=== Begin Enclosure ===

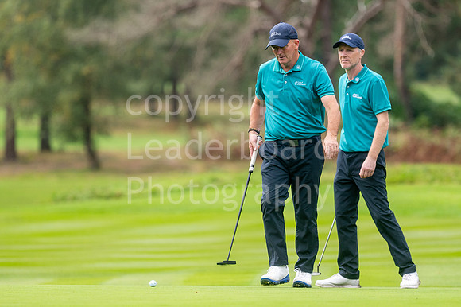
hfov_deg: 4.6
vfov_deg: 3.1
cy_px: 154
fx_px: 5759
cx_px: 230
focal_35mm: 450
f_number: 4
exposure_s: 1/1000
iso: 400
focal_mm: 300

=== End Enclosure ===

◆ TASK INSTRUCTIONS:
Only the text of the records belongs in the answer; reproduce it verbatim, with no pictures.

◆ WRITTEN REPLY:
hfov_deg: 4.6
vfov_deg: 3.1
cy_px: 154
fx_px: 5759
cx_px: 230
focal_35mm: 450
f_number: 4
exposure_s: 1/1000
iso: 400
focal_mm: 300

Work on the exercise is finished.